On the other hand, the yen per dollar rose from 136 yen to 135.30 yen. Yasunari Ueno, chief economist at Mizuho Securities, said, “Ex-Prime Minister Abe was the person who led the appreciation of the yen and the stock price. ” he analyzed.
Financial market experts interpreted the market’s sensitive reaction to the death of former Prime Minister Abe as heralding a change in Japanese financial policy. It also means that Abe’s presence in the Japanese market is that great.
Immediately following taking office in December 2012, former Prime Minister Abe signed a policy agreement with the Bank of Japan and strongly intervened in financial and fiscal policy. This is the beginning of ‘Abenomics’, which is represented by large-scale financial easing and aggressive fiscal expansion policies.
During Abe’s tenure as Prime Minister, the Nikkei 225 Index rose from 10,395 to 23,656. The 230% increase is the third highest among all prime ministers.

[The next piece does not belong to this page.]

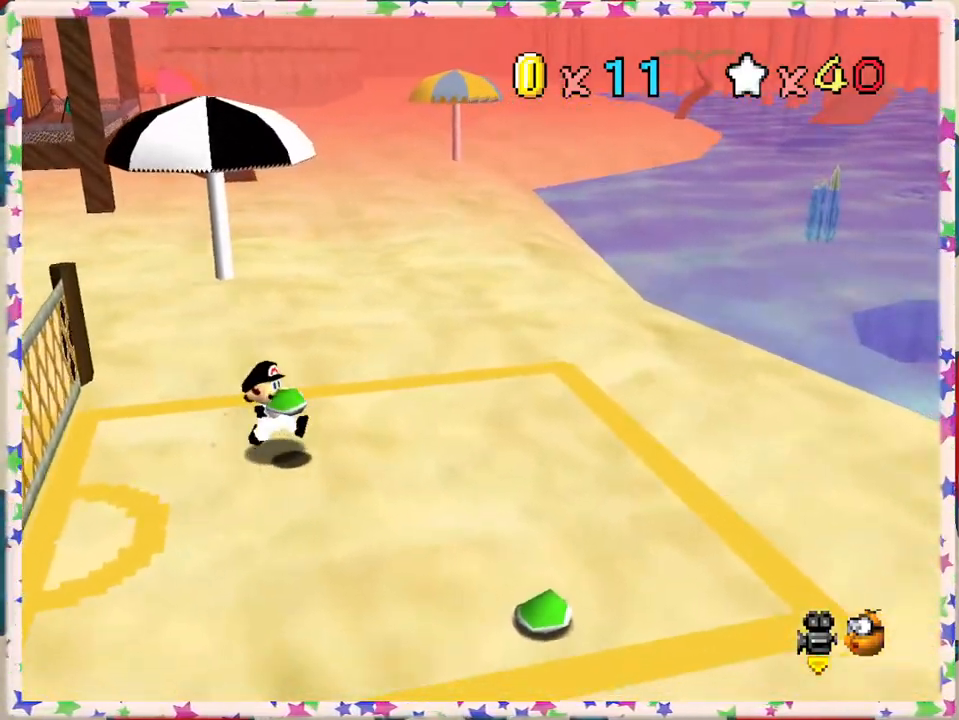
{"buttons": [], "left_stick": "center", "events": [[67, "C_LEFT", "down"], [200, "C_LEFT", "up"], [217, "left_stick", "center"]]}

The unemployment rate fell from 4.3% to 2.2%. This is why Abenomics is evaluated to have revitalized the Japanese economy, which had been suffering from a 20-year long-term recession. His successors, Yoshihide Suga and Fumio Kishida, also inherited the financial policies of former Prime Minister Abe.
However, many analysts say that the Japanese economy is suffering from the followingeffects of Abenomics. It is said that excessive reliance on financial easing and fiscal expansion policies weakened the fundamentals of the economy.

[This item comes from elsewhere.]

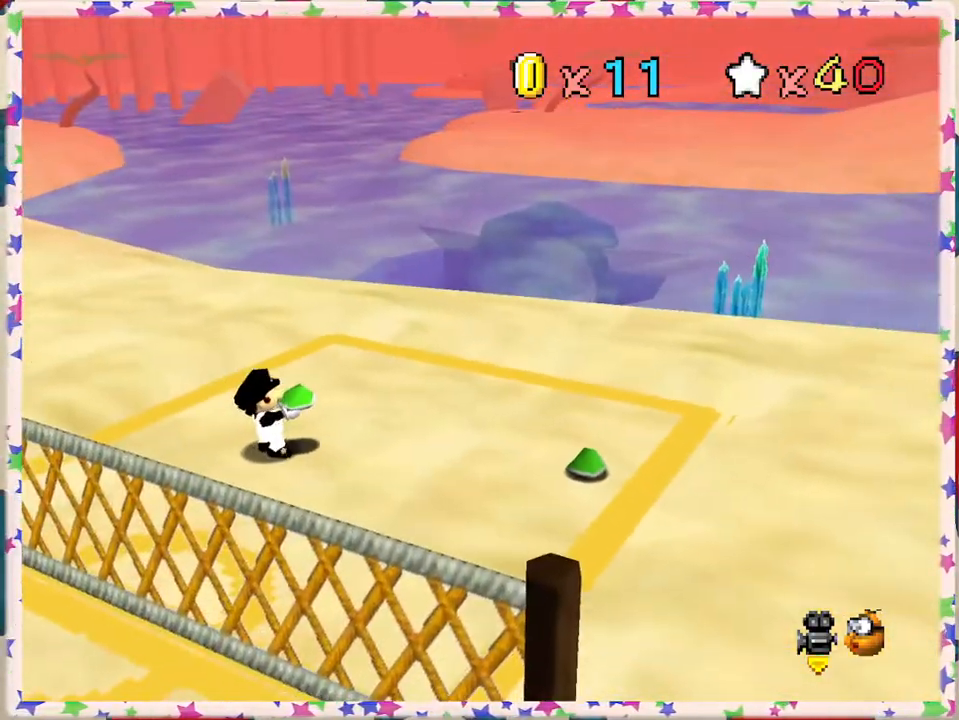
{"buttons": [], "left_stick": "center", "events": [[333, "C_LEFT", "down"], [450, "C_LEFT", "up"]]}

Japan’s national debt-to-GDP ratio is 256%, the highest among the G7 countries. At the end of March 2013, just before Haruhiko Kuroda took office as governor of the Bank of Japan, the Bank of Japan’s government bond holding ratio exceeded 50% at the end of last month, from 13%. The value of the yen, which has fallen to the lowest level in 24 years, is causing import prices to rise, taking a toll on small and medium-sized enterprises (SMEs) and low-income families.
Nevertheless, Governor Kuroda is repeating his view of “continuing large-scale financial policy steadily.” He is in the same position as former Prime Minister Abe, saying that large-scale financial policies should be maintained without worrying regarding national debt.
The death of former Prime Minister Abe is likely to affect the appointment of Kuroda’s successor, whose term ends in April next year, the Nihon Keizai Shimbun analyzed. Many lawmakers from the LDP’s largest faction, the Abéfa, need to continue large-scale financial easing even at the cost of a budget deficit to escape deflation. On the other hand, Prime Minister Kishida is a sound fiscal faction that calls for reducing the government’s fiscal deficit. It is analyzed that if Prime Minister Kishida’s influence grows stronger, there is a possibility that the governor of the Bank of Japan will be born to revise some of the monetary easing policy.
If Japan’s massive monetary easing policy, which has been ongoing for nearly a decade, is revised, the yen’s weakness will stop and the stock market will change, experts predicted.